**SET EXERCISE A**:
List the three things that the bird-monitoring blog post below says researchers lack for undertaking regular counts.

— start of DOCUMENT PASSAGE —

Friday, 15 April 2016

rare Charitable Research Reserve

     Regular readers of this blog will know that both Miriam and I act as bird monitors for the rare Charitable Research Reserve in Cambridge, ON and for several weeks, spring and fall, cover the same route and take an inventory of all the birds encountered. Numerous other volunteers do the same thing on different routes and in this fashion we all contribute to the data base of avian diversity maintained by rare.
     Jenna Quinn is the Programme Scientist in charge of this operation.

     Before beginning our monitoring activity each year a meeting is convened to go over the various protocols that need to be followed, and to cover any other issues that require attention. This is done in a very collegial fashion without undue formality and the style of the agenda for our meeting reflects this!

     I should point out that the room was a little crowded when we all were seated so I never left my chair when taking these pictures so the angles were not always the best and people at either side of me and behind me were not photographed, and if a woman's hair decorates the picture above, so much the better!
     Miriam and I are very pleased to be part of this group of citizen scientists, enabling us to enjoy our passion for birds while simultaneously contributing important data to the research reserve. Often we are able to contribute to university studies being undertaken by contributing raw data which the researchers could not obtain in any other practical way, not having the time, the bodies or the finances to undertake regular counts.

— end of DOCUMENT PASSAGE —
— start of INFORMATION SUPPLIED —

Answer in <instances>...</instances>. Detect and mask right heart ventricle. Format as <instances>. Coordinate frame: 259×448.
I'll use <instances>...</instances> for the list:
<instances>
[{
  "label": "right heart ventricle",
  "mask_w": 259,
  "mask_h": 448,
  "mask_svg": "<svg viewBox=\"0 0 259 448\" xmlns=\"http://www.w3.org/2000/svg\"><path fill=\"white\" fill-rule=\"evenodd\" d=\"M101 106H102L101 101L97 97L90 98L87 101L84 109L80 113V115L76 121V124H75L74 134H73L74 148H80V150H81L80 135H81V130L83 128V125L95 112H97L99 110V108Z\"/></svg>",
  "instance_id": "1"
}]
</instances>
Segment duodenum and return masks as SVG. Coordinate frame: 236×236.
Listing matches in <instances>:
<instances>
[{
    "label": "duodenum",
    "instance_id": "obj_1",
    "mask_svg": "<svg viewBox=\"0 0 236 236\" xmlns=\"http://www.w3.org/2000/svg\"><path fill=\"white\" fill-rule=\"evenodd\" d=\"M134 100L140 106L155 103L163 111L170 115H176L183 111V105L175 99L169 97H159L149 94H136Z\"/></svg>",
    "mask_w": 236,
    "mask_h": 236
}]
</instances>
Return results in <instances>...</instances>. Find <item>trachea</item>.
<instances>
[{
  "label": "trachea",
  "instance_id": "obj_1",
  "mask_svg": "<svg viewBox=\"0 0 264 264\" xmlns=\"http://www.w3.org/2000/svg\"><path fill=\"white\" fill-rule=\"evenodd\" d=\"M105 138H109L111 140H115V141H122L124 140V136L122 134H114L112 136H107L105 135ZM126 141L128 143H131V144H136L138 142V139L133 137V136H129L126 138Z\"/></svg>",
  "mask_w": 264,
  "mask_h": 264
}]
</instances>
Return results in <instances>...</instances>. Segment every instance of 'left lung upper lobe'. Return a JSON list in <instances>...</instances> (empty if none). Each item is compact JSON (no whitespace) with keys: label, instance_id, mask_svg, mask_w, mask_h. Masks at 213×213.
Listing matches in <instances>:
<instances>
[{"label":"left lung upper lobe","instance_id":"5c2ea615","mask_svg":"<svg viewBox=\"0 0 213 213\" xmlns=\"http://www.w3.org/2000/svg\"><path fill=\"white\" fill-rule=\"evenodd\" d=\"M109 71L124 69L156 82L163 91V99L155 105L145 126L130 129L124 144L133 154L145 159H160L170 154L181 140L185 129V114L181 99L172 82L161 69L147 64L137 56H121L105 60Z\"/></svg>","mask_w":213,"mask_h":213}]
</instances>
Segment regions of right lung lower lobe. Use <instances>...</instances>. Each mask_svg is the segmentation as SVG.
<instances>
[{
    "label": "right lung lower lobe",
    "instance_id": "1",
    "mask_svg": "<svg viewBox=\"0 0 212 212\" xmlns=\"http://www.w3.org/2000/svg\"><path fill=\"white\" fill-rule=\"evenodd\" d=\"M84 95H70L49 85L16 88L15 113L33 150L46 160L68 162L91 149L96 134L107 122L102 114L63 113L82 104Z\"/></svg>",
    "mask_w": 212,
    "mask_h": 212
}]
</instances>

— end of INFORMATION SUPPLIED —

**SET EXERCISE B**:
Extract the records verbatim, starting at the line containing "Segment regions of" and continuing through the end of the records, including both ends.

**TASK SOLUTION A**:
- the time
- the bodies
- the finances

**TASK SOLUTION B**:
Segment regions of right lung lower lobe. Use <instances>...</instances>. Each mask_svg is the segmentation as SVG.
<instances>
[{
    "label": "right lung lower lobe",
    "instance_id": "1",
    "mask_svg": "<svg viewBox=\"0 0 212 212\" xmlns=\"http://www.w3.org/2000/svg\"><path fill=\"white\" fill-rule=\"evenodd\" d=\"M84 95H70L49 85L16 88L15 113L33 150L46 160L68 162L91 149L96 134L107 122L102 114L63 113L82 104Z\"/></svg>",
    "mask_w": 212,
    "mask_h": 212
}]
</instances>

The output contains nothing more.